Рауль очнулся первым. Прицелился в И’Барратору своим тенестрелом и потянул за спусковой крючок. Саннэ пискнула.
В простом механизме оружия две покрытые инскрипциями пластины столкнулись под прямым углом, открывая укорот в ужасные тенесторонности. Пуля была вытолкнута пружиной в тенеукорот и должна была выстрелить из него с другой стороны, расплавленная в волну жидкого железа и подталкиваемая невероятным давлением.
Однако этого не произошло.
Не было свиста, не вырвался дым, поскольку пуля никогда не покинула ствола. Исчезла где-то в тенепространстве. Перехватила ее там сила, о природе которой ни Арахон, ни кто другой в зале даже не догадывались.
Рауль удивленно взглянул на оружие, а потом дал знак стоящему рядом лакею, чтобы тот подал ему пороховой пистолет.

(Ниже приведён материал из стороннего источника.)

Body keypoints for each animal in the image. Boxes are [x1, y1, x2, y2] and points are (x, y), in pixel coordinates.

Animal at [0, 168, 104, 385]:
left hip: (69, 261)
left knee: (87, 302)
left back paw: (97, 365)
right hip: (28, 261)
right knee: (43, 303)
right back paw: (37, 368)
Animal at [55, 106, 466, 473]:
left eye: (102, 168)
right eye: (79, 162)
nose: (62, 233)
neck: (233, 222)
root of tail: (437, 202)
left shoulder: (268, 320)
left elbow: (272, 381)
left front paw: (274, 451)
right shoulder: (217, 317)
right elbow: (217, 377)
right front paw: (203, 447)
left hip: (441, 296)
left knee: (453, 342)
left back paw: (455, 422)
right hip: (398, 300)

И’Барратора тем временем протянул руку в сторону Хольбранвера, а тот бросил ему свой тенестрел – немного неловко, чуть высоковато. Однако фехтовальщик сделал два танцующих шага, подхватил приклад из орехового дерева, чуть присел, прицелился и выстрелил.
Разогнанная адской жарою пуля пролетела сквозь тенесторонность
Рана заскворчала и задымилась, а раскаленный металл еще минуту светился на стене.
Лакей страшно закричал.
Закричала и Саннэ, только Хольбранвер сохранил поразительное спокойствие. Поднял девочку, перекинул ее через плечо и двинулся вдоль стены к двери, ведущей в коридор для слуг. Перезаряжая оружие, И’Барратора некоторое время шел спиной вперед, чтобы удостовериться, что их никто не преследует.

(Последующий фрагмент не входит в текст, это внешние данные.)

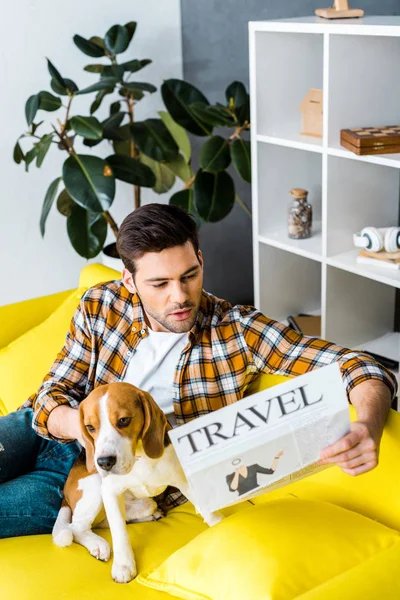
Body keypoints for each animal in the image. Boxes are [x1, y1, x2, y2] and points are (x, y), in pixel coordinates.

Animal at [51, 382, 222, 584]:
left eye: (124, 420)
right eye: (90, 427)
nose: (104, 462)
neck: (139, 458)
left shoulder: (183, 479)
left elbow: (206, 509)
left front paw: (220, 526)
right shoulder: (109, 491)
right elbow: (119, 531)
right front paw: (123, 566)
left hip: (146, 503)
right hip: (94, 486)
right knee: (76, 527)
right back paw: (98, 544)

Через миг они уже бежали вдвоем в направлении тенеукорота.
– Это было невероятно, – выдавил Хольбранвер. – Такие, как Д’Ларно, будут рассказывать об этом легенды.
– Лучше бы этого не случилось. И дело не в гордости, – ответил И’Барратора. – Я оставил вдовами несколько женщин. А все из-за глупого тенеграфа…
– Но ты прикончил самого мерзавца Рауля! – крикнул ученый, оскальзываясь на повороте.
– И что с того? Я не должен был его убивать, – выдохнул фехтовальщик. – Меня понесло. Это сын гранда! Я уже никогда не смогу чувствовать себя в безопасности в этом городе. Ни один род не даст мне работы.
Хольбранвер не мог поверить своим ушам. Его товарищ, одержав славнейшую победу в истории поединков, вел себя так, словно только что проиграл.
Тем временем далеко позади них снова раздалось эхо погони. Новые стражники, должно быть, добрались до бального зала и, найдя тело хозяина и своих приятелей, жаждали за них отомстить.
– Быстрее, – рявкнул Арахон.
Они миновали комнаты слуг, ворвались в кладовую, захлопнули за собой дверь, а фехтовальщик воткнул под нее вынутый из-за голенища нож, заблокировав вход. Но когда ученый уже собирался вскочить в переход, Арахон его удержал.
– Погоди. Что-то не так, – сказал он. Приблизился к смоляному пятну на стене и погрузил туда ладонь.
Когда вытащил ее, рукавица дымилась.
– Что?
– Дорога нестабильна… Граница между тенесторонностями раскрошилась, тенеукорот провалился ниже. Хасим никогда бы такого не позволил. Разве что…
В коридоре за их спинами раздались крики. Вооруженные люди, в поисках пришельцев, выбивали пинками двери комнат.
И’Барратора взглянул на девочку и ее отца. Ученый замер, понимая, что фехтовальщику страшно.
Решение за них приняла Саннэ.
– Отец Рауля, старый Ламмонд, – жестокий человек. Он не должен нас поймать. Лучше нам умереть.
Мужчины кивнули понимающе, а потом все вошли в укорот. И’Барратора шел впереди, а Хольбранвер держался за ним, одной рукою судорожно цепляясь за его пояс, а второй прижимая к себе Саннэ.
Он не мог бы сказать, что это за тенесторонность, но была она горячей и болотистой. Путь к первому переходу напоминал карабканье на гору густой карамели. Легкие горели, а голова кружилась от недостатка воздуха.